Abstract
Genome-wide association study (GWAS) has been a great success in the past decade with thousands of chromosomal regions in the human genome implicated in hundreds of complex diseases. A typical GWAS involves thousands to hundreds of thousands of individuals, each queried at over millions of sites in the human genome. Despite the successes, significant challenges remain in both identifying new risk loci and interpreting results from these large data sets. In this lecture, the speaker will describe his recent efforts to develop statistical methods and resources to infer the genetic architecture of complex disease. These methods include the proportion of phenotypic variations explained by genetic variations, the tissue and cell-type origin of diseases, genetic correlations among phenotypes, and genetic risk predictions. The effectiveness of his methods will be demonstrated through the applications to a large number of GWAS results.
This is joint work with Qiongshi Lu, Can Yang, Jiming Jiang, Ryan Powels, Yiming Hu, Qian Wang and others.
About the speaker
Prof Hongyu Zhao received his PhD in statistics from University of California at Berkeley in 1995 and joined the University of California at Los Angeles as an Adjunct Assistant Professor afterwards.
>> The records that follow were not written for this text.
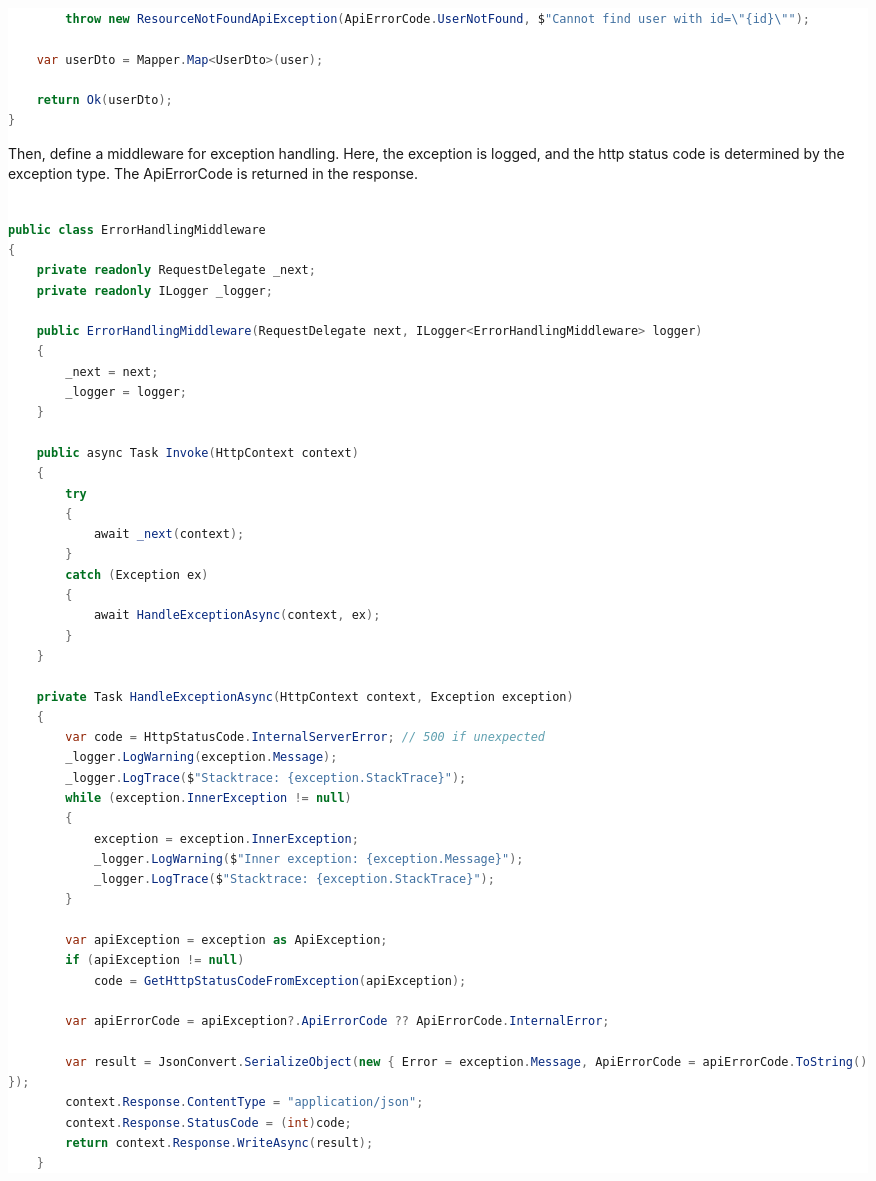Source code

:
 ```csharp
        throw new ResourceNotFoundApiException(ApiErrorCode.UserNotFound, $"Cannot find user with id=\"{id}\"");

    var userDto = Mapper.Map<UserDto>(user);

    return Ok(userDto);
}

```


Then, define a middleware for exception handling. Here, the exception is logged, and the http status code is determined by the exception type. The ApiErrorCode is returned in the response.

```csharp

public class ErrorHandlingMiddleware
{
    private readonly RequestDelegate _next;
    private readonly ILogger _logger;

    public ErrorHandlingMiddleware(RequestDelegate next, ILogger<ErrorHandlingMiddleware> logger)
    {
        _next = next;
        _logger = logger;
    }

    public async Task Invoke(HttpContext context)
    {
        try
        {
            await _next(context);
        }
        catch (Exception ex)
        {
            await HandleExceptionAsync(context, ex);
        }
    }

    private Task HandleExceptionAsync(HttpContext context, Exception exception)
    {
        var code = HttpStatusCode.InternalServerError; // 500 if unexpected
        _logger.LogWarning(exception.Message);
        _logger.LogTrace($"Stacktrace: {exception.StackTrace}");
        while (exception.InnerException != null)
        {
            exception = exception.InnerException;
            _logger.LogWarning($"Inner exception: {exception.Message}");
            _logger.LogTrace($"Stacktrace: {exception.StackTrace}");
        }

        var apiException = exception as ApiException;
        if (apiException != null)
            code = GetHttpStatusCodeFromException(apiException);

        var apiErrorCode = apiException?.ApiErrorCode ?? ApiErrorCode.InternalError;

        var result = JsonConvert.SerializeObject(new { Error = exception.Message, ApiErrorCode = apiErrorCode.ToString() });
        context.Response.ContentType = "application/json";
        context.Response.StatusCode = (int)code;
        return context.Response.WriteAsync(result);
    }

```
He moved to Yale University in 1996, and is currently the Ira V Hiscock Professor of Biostatistics, Professor of Genetics and Professor of Statistics and Data Science.
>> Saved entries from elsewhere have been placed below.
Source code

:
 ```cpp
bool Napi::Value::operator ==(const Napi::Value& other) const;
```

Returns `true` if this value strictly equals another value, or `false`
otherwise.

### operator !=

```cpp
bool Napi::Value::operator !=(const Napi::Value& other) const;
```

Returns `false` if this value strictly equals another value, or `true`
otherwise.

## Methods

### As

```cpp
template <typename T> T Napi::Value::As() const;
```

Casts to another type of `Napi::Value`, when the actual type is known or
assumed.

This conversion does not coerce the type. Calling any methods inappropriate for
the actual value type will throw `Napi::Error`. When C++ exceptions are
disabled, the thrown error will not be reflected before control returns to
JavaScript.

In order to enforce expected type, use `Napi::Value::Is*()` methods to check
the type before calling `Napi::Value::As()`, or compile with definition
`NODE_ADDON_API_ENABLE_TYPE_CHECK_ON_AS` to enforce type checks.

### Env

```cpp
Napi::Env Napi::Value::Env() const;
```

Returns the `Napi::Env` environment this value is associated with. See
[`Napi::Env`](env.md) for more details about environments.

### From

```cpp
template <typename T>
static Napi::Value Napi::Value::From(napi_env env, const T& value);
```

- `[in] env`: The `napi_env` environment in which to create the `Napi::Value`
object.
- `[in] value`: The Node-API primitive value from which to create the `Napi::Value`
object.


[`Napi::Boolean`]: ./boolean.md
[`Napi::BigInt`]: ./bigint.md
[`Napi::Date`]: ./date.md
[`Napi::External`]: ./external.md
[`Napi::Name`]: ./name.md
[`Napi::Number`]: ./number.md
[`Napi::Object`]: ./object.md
Prof Zhao’s research interests are the applications of statistical methods in molecular biology, genetics, drug developments, and personalized medicine. Some of his recent projects include large scale genome wide studies to identify genetic variants underlying complex, biological network modeling and analysis, disease biomarker identification, genome annotations, microbiome analysis and systems biology study of herbal medicine.
Prof Zhao received the Mortimer Spiegelman Award by the American Public Health Association (2008). He was elected a Fellow of the American Association for the Advancement of Science (2010), Fellow of the Institute of Mathematical Statistics (2007) and Fellow of the American Statistical Association (2006). He was also elected a member of the International Statistical Institute (2006).